I’m sure many of Rewire’s readers remember HB 465, signed into law last summer. The law stipulates that women must wait 72 hours to access an abortion. The medically unnecessary legislation directly contradicts McCrory’s statements in support of the anti-trans law HB 2 about the need to protect women’s privacy and safety, considering doctors are now required to send private ultrasounds of women who have had abortions to a governmental agency. North Carolina pro-choice advocates have been pushing that this stipulation is unnecessary and downright creepy. It also fuels stigma around a basic health-care service. That law went into effect January 1, but if McCrory and other legislative leaders truly believed in women’s privacy, they would look again at HB 465.

While we’re on the subject of privacy and safety, state Republicans leaders have forgotten that a great way to keep women safe is to ensure their economic sustainability. Many have noted that HB 2 not only affects those who can or cannot enter a public restroom, it takes away municipalities’ power to raise the minimum wage. Who will be most affected by this stalemate? Women, of course, who make up two-thirds of the people who work minimum-wage jobs.

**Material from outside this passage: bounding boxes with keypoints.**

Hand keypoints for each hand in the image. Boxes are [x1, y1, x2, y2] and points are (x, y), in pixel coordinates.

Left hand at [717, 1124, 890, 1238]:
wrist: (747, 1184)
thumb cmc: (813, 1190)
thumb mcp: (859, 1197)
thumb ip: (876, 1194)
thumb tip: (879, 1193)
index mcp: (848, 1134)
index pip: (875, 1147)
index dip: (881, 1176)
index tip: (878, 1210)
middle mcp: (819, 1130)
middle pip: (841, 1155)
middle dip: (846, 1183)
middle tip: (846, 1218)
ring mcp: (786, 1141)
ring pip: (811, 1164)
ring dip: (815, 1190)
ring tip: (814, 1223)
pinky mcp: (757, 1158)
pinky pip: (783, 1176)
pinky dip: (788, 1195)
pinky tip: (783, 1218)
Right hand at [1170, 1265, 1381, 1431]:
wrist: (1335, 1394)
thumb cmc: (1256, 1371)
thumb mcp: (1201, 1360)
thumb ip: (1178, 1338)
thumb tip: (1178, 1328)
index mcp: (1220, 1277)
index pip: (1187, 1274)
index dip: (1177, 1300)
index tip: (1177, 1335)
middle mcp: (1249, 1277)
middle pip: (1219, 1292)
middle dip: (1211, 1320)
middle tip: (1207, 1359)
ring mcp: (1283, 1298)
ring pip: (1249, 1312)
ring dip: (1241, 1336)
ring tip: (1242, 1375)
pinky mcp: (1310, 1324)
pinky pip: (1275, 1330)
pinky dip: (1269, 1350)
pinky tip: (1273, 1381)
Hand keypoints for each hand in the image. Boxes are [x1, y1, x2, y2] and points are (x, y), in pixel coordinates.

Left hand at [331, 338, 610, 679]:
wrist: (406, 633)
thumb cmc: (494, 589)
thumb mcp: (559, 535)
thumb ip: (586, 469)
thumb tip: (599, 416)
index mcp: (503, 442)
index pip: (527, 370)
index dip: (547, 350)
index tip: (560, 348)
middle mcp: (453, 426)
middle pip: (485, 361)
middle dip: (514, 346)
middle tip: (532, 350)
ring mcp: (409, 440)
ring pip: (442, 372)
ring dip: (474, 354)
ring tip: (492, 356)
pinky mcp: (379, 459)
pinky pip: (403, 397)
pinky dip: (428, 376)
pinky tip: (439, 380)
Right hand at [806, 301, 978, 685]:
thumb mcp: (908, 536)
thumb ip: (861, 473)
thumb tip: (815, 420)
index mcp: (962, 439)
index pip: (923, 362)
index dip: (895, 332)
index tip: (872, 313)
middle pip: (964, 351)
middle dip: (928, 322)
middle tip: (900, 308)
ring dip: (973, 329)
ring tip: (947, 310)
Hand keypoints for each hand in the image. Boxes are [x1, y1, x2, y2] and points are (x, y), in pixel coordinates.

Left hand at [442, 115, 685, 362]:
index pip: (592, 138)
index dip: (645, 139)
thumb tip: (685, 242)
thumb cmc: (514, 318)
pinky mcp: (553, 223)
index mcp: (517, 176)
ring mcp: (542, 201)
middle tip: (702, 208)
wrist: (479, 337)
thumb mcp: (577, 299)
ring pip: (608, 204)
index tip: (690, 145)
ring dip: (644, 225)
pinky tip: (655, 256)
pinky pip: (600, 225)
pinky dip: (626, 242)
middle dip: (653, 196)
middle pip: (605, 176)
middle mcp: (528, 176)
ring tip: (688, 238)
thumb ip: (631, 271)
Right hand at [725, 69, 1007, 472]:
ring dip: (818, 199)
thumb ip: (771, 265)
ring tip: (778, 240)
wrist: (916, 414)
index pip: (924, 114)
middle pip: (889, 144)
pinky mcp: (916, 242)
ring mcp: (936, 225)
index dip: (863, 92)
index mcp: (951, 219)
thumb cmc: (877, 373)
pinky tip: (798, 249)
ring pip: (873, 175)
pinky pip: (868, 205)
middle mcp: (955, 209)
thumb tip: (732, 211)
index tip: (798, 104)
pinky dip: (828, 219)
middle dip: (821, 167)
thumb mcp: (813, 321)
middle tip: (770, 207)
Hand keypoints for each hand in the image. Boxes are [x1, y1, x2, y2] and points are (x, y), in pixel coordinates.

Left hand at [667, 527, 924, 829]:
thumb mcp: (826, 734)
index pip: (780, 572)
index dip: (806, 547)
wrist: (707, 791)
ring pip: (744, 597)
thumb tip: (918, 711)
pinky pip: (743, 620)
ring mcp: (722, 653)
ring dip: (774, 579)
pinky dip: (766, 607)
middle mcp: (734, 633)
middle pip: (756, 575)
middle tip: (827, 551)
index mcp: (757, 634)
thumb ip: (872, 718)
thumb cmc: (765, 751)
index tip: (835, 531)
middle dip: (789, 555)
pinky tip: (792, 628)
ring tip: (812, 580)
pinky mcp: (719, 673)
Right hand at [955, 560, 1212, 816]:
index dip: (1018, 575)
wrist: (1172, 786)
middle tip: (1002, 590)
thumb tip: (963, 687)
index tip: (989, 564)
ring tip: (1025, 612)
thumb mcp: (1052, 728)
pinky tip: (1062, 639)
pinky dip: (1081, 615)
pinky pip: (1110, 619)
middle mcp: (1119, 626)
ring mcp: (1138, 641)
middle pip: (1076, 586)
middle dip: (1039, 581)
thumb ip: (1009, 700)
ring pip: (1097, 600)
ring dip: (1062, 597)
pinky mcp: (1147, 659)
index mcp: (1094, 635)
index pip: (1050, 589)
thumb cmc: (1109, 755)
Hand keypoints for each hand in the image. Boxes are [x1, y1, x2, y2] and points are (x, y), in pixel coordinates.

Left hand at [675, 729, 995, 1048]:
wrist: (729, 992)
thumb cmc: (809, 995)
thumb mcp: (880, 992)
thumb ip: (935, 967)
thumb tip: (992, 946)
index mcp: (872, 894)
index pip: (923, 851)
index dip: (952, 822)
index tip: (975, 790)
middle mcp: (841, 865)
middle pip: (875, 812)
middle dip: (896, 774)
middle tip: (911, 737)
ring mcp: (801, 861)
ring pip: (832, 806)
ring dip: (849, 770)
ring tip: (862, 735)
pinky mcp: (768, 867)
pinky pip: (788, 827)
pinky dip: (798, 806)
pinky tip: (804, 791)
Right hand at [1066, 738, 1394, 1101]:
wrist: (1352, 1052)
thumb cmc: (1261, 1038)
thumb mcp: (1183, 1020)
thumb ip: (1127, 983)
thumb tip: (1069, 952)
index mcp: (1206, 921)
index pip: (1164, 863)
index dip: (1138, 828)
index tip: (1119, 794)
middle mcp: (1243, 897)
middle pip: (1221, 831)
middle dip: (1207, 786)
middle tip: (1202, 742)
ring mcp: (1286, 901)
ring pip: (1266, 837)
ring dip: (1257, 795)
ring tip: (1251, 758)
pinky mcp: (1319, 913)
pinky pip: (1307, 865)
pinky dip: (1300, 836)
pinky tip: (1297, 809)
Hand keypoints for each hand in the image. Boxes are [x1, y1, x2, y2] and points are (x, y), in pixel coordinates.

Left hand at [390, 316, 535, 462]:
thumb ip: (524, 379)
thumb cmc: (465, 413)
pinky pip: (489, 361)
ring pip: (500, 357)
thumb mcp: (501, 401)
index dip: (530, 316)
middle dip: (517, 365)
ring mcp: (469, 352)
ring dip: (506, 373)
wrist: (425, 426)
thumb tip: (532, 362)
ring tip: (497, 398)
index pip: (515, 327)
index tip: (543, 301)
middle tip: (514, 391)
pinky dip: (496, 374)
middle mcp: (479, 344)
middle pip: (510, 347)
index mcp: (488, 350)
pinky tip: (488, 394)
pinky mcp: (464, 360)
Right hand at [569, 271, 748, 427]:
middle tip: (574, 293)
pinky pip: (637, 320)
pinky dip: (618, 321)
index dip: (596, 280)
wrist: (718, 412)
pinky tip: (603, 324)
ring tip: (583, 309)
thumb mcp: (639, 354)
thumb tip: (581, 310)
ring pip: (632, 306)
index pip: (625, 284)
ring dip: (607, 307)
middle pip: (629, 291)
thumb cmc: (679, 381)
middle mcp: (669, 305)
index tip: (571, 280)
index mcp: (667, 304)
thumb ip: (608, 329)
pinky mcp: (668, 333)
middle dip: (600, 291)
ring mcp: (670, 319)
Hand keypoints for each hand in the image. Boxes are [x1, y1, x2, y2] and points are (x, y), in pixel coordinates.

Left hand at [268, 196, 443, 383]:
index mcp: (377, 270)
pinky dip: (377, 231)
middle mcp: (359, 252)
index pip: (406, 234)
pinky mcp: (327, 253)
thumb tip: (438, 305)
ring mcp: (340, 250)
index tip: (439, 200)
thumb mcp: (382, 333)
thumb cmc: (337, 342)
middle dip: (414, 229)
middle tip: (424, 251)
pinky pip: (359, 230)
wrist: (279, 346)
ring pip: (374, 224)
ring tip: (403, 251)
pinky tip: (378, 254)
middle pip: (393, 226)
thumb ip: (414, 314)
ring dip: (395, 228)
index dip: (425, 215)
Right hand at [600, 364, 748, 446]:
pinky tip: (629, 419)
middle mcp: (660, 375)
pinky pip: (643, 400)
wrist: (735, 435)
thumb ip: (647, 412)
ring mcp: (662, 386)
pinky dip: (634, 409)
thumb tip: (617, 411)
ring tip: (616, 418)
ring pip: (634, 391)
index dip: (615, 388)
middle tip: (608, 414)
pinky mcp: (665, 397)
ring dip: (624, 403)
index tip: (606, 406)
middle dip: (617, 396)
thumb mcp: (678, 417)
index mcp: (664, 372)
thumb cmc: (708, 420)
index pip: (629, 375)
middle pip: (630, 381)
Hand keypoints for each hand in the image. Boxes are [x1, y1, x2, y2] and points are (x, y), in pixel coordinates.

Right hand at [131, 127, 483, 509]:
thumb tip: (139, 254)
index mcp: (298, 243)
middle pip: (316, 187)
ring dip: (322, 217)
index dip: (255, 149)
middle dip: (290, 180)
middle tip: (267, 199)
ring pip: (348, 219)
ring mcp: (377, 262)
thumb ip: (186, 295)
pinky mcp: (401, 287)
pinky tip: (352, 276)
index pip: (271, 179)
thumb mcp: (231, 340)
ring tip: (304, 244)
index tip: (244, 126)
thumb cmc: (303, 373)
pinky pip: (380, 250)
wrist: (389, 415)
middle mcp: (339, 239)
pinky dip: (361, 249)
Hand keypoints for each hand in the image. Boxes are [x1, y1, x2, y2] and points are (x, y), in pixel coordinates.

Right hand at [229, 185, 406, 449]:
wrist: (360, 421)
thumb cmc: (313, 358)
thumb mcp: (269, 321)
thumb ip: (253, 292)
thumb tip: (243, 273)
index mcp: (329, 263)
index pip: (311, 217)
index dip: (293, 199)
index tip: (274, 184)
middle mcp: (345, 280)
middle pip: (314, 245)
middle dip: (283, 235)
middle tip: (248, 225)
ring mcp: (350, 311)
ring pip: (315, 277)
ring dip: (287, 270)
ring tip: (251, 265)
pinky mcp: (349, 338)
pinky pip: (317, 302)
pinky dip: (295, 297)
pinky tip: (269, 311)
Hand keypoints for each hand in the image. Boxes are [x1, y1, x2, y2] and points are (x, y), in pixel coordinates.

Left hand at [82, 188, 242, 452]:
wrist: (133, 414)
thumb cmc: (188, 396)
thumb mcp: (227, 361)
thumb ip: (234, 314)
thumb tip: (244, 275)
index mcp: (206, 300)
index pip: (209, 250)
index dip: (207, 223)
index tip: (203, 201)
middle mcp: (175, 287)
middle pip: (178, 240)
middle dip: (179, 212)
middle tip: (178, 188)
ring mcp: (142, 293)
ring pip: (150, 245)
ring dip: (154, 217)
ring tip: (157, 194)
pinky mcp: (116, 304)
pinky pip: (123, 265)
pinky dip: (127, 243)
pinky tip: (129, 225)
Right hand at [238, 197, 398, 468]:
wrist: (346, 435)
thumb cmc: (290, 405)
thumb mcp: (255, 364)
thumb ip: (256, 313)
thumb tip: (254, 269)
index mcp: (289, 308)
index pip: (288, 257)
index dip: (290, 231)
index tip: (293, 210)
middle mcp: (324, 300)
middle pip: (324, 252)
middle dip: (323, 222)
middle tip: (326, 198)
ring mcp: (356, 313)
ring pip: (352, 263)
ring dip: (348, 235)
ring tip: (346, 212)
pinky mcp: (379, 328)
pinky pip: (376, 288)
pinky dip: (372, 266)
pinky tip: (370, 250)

A couple of years ago, the North Carolina state budget also reduced after-school care for children. Does this policy protect women and families? No. Not only that, it further stigmatizes low-income mothers, who are hard-hit by such budget cuts. For North Carolina women, the fear is not in bathrooms, but in the low-wage positions we are placed into.

Gov. McCrory’s claims to protect North Carolinians are not holding water if he and state Republicans continue to ignore policies that will keep all citizens safe and healthy and, instead, show support for legislation that would make it easier for people to access guns. We haven’t expanded Medicaid, we have continued restrictions on reproductive health care, and so many North Carolina women don’t make a living wage.

Trans-inclusive policies, like the Charlotte ordinance that intended to allow transgender individuals to use the bathroom of their gender identity, are not a threat to the safety of North Carolinians, but lifting gun requirements may threaten our safety. It’s time for state Republicans to give North Carolinians what we are demanding: an inclusive, safe, and healthy state that we all want to live in.